Copy verbatim the block of lines in the entries below whose first line contains "map(func, \*iterables, timeout=None)" and whose last line contains "Signal the executor". Leave out all other lines.

____________________

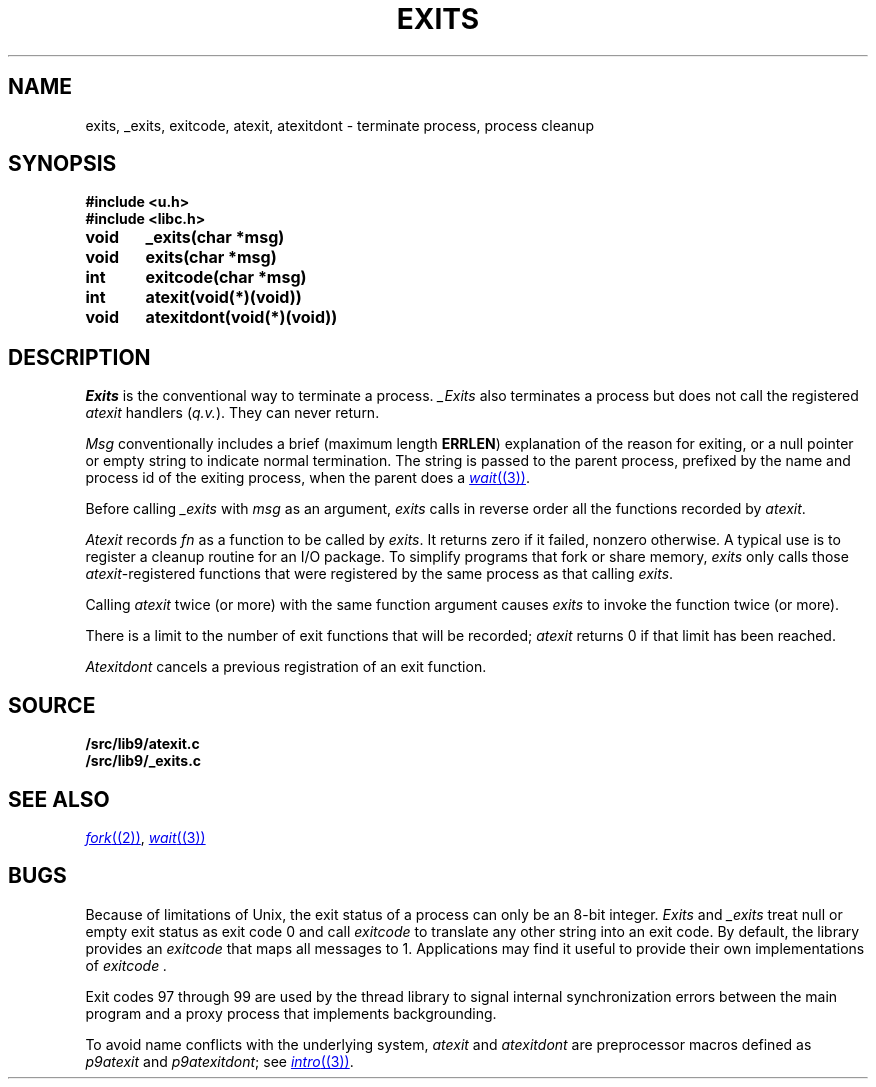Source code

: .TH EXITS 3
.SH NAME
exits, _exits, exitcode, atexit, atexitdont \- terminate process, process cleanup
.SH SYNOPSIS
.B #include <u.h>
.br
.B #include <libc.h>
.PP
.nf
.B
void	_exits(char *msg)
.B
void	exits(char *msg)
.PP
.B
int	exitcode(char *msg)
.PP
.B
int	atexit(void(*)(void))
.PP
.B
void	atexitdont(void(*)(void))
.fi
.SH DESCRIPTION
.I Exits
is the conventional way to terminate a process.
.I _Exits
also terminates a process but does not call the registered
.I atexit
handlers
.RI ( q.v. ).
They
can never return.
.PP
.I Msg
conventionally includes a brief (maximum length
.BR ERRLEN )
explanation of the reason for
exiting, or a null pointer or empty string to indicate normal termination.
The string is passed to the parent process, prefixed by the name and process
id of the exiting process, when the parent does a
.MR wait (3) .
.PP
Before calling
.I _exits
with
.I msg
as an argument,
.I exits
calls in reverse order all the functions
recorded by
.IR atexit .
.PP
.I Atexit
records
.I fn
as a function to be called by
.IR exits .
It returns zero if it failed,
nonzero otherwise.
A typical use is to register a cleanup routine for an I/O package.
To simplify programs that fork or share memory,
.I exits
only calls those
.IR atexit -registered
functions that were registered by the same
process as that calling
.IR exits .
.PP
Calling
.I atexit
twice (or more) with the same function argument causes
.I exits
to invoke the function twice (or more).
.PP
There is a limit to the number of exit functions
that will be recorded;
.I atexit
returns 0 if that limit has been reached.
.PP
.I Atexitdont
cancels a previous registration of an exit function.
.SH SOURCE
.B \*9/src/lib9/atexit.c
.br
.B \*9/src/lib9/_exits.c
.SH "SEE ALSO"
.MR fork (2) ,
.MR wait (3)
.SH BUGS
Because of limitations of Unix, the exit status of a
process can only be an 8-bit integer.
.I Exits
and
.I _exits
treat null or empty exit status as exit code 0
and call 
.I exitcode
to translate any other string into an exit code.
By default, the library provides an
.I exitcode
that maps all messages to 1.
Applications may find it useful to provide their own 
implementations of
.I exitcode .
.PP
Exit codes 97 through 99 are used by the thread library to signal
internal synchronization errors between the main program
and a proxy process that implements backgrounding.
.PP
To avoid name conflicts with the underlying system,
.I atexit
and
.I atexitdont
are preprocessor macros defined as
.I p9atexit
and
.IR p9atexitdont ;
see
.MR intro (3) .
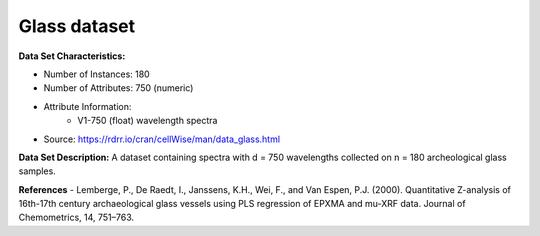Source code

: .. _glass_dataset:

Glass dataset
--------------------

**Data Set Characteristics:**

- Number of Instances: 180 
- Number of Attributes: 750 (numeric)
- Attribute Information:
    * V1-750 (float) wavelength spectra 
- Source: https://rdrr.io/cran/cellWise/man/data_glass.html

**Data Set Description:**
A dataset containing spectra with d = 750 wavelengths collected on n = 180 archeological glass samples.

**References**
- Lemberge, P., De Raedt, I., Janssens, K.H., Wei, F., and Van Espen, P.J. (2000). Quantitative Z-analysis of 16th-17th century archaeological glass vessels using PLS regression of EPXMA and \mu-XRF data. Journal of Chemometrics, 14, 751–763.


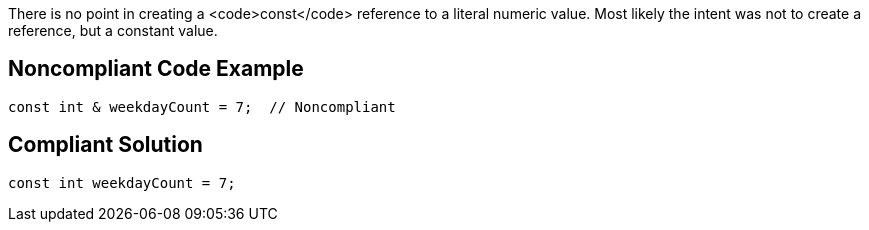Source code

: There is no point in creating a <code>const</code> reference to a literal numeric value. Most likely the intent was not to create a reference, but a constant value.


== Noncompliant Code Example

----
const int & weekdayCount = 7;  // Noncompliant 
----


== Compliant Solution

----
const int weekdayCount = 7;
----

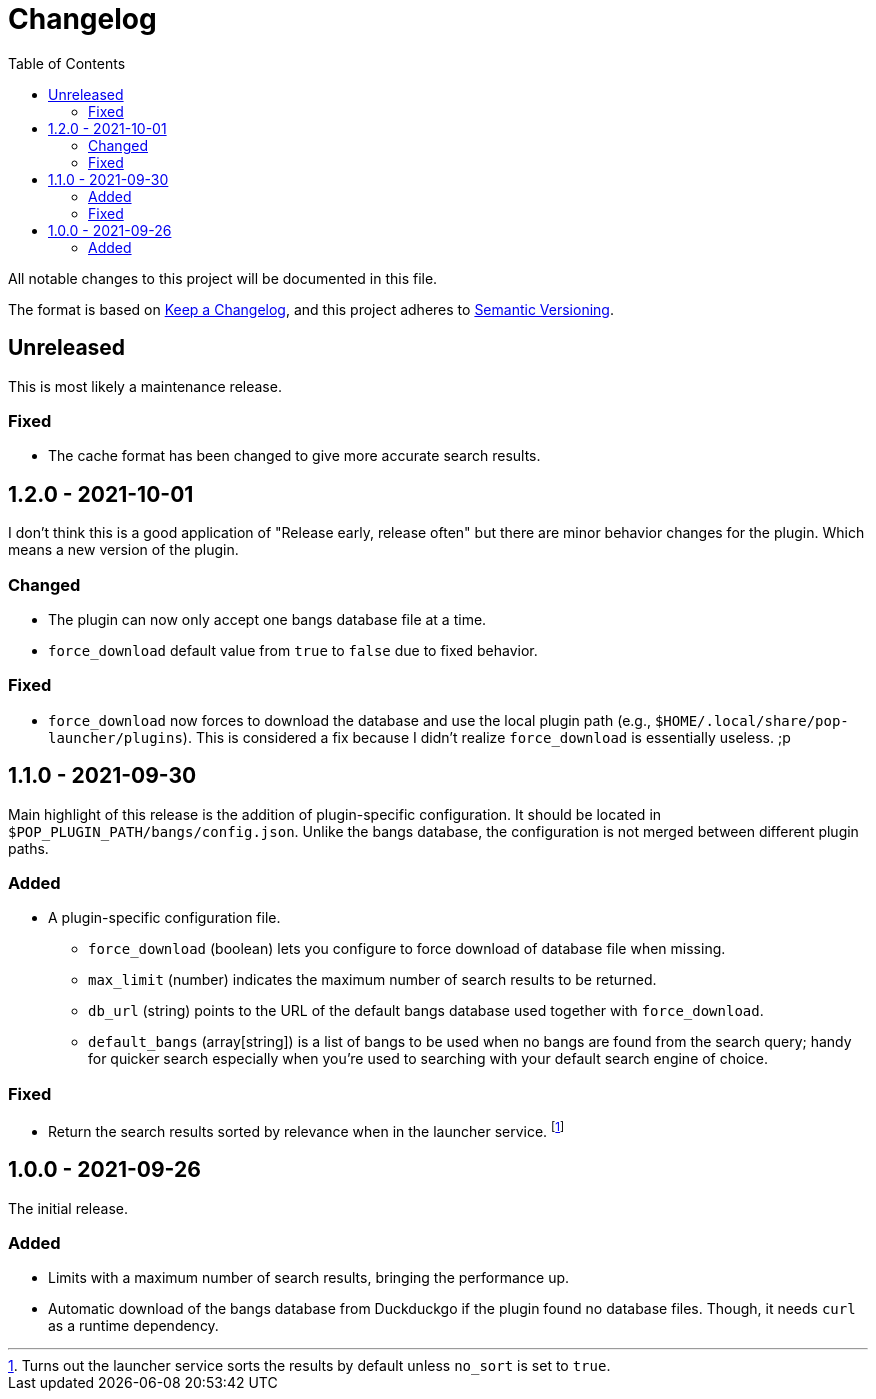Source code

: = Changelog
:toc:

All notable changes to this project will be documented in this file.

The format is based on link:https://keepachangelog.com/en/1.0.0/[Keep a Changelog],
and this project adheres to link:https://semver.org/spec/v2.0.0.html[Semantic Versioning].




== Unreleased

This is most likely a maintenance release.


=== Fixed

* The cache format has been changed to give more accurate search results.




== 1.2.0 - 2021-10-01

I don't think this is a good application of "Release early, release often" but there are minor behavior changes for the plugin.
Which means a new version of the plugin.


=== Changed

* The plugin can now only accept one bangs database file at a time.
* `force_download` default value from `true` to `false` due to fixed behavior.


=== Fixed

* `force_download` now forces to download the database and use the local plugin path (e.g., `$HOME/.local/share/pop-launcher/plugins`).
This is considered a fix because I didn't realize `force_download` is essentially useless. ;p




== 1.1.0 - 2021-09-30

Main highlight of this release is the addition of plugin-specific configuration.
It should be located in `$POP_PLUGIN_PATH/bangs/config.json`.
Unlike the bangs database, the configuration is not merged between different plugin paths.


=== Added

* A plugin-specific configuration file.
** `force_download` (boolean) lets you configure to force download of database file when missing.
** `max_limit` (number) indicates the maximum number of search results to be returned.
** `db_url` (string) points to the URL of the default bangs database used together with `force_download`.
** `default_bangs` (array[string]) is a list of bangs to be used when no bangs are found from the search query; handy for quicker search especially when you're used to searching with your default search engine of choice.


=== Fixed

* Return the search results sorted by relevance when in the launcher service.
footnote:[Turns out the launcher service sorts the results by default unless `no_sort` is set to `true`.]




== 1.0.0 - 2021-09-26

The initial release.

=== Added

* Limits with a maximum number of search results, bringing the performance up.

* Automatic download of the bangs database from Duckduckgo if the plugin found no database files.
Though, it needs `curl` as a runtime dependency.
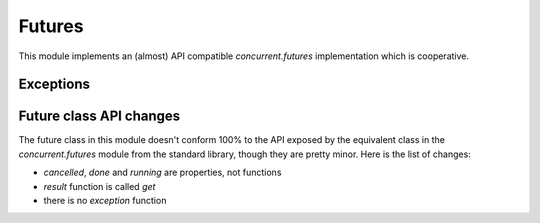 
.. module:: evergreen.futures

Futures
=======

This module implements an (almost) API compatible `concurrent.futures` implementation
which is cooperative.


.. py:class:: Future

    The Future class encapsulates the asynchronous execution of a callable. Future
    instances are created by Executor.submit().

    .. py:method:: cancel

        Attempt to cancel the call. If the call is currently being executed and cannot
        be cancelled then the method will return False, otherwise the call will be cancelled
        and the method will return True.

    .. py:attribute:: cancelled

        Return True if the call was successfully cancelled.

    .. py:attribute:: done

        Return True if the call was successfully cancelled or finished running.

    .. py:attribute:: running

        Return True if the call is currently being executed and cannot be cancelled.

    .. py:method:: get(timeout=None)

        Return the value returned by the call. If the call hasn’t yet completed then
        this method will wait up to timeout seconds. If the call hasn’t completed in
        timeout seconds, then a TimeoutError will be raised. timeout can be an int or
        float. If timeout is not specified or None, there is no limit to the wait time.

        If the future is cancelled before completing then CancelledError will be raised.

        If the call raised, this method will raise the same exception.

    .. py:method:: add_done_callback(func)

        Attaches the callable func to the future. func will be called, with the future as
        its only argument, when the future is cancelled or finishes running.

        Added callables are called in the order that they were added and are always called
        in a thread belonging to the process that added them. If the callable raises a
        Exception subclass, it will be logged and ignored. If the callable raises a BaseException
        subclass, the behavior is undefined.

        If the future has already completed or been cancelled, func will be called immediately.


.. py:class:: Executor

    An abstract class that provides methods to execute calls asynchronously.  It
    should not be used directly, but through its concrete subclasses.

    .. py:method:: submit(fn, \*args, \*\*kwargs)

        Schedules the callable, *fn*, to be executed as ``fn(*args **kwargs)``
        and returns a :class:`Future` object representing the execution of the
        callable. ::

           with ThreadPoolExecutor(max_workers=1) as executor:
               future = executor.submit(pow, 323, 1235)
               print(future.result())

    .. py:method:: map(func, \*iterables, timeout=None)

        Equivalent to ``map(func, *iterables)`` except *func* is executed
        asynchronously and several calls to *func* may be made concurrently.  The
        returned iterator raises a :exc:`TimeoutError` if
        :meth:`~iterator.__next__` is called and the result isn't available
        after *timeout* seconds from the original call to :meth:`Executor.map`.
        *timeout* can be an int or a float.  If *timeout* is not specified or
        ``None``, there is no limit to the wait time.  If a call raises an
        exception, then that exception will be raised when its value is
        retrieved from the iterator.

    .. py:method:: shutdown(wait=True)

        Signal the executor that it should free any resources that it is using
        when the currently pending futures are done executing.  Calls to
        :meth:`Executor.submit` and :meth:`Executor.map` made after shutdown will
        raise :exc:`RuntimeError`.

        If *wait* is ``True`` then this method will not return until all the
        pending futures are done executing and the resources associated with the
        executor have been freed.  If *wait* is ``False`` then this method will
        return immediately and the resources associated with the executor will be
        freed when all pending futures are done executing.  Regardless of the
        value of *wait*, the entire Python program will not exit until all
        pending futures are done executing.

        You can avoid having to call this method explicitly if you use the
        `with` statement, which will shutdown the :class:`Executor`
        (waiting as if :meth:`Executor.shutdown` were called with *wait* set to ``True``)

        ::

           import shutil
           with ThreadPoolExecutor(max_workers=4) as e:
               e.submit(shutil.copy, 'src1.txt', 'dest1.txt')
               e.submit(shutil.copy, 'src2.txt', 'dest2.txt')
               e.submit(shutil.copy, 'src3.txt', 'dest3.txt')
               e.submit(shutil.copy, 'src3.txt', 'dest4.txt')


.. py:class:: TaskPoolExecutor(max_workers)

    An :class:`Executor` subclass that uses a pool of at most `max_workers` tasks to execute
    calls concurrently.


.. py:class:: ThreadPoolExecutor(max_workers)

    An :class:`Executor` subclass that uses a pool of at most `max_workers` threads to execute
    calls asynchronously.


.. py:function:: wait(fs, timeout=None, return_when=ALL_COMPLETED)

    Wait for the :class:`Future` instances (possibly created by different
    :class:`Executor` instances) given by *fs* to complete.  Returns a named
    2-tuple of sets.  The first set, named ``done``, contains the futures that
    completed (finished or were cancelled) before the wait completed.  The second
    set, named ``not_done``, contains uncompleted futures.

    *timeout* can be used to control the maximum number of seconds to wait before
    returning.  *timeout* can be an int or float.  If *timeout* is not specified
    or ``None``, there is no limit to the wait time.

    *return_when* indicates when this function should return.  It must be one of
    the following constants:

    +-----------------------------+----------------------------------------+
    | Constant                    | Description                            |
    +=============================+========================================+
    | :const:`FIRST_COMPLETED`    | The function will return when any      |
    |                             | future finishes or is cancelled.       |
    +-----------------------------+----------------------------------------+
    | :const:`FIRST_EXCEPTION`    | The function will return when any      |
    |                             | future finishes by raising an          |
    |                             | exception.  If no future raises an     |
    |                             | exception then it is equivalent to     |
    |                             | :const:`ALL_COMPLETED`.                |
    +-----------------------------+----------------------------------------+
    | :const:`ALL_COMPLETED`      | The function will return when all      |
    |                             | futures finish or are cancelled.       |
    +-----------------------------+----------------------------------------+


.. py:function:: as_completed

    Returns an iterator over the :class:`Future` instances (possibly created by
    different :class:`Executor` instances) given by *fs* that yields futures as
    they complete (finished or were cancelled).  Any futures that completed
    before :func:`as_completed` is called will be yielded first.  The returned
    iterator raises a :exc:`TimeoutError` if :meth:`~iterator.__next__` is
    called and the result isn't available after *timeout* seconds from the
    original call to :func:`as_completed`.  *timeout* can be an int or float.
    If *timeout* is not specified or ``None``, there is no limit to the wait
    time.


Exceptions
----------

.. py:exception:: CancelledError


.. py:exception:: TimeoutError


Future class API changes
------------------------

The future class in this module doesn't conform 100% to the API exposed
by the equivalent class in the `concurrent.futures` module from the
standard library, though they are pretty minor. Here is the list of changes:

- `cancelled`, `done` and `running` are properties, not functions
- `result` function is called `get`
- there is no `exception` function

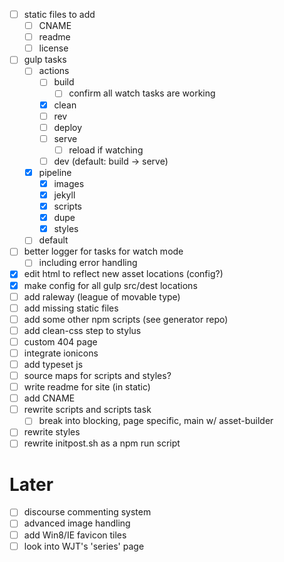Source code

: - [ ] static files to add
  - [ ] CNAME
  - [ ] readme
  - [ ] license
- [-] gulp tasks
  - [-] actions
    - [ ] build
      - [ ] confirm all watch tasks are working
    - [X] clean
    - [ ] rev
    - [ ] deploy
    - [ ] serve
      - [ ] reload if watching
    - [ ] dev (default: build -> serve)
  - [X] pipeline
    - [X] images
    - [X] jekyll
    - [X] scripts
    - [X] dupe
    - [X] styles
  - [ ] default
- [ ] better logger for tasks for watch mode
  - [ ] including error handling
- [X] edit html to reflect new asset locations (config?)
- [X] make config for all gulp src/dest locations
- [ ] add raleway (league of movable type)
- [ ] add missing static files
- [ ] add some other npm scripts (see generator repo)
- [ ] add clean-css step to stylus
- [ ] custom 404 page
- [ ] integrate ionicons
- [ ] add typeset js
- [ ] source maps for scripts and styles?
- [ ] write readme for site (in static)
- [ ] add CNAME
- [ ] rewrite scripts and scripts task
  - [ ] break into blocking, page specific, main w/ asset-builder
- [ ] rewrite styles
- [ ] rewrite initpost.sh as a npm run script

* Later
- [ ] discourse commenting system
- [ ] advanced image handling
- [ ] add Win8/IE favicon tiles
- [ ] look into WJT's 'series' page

____________________

▶ [ANSWER TO THIS EXERCISE]
    .. py:method:: map(func, \*iterables, timeout=None)

        Equivalent to ``map(func, *iterables)`` except *func* is executed
        asynchronously and several calls to *func* may be made concurrently.  The
        returned iterator raises a :exc:`TimeoutError` if
        :meth:`~iterator.__next__` is called and the result isn't available
        after *timeout* seconds from the original call to :meth:`Executor.map`.
        *timeout* can be an int or a float.  If *timeout* is not specified or
        ``None``, there is no limit to the wait time.  If a call raises an
        exception, then that exception will be raised when its value is
        retrieved from the iterator.

    .. py:method:: shutdown(wait=True)

        Signal the executor that it should free any resources that it is using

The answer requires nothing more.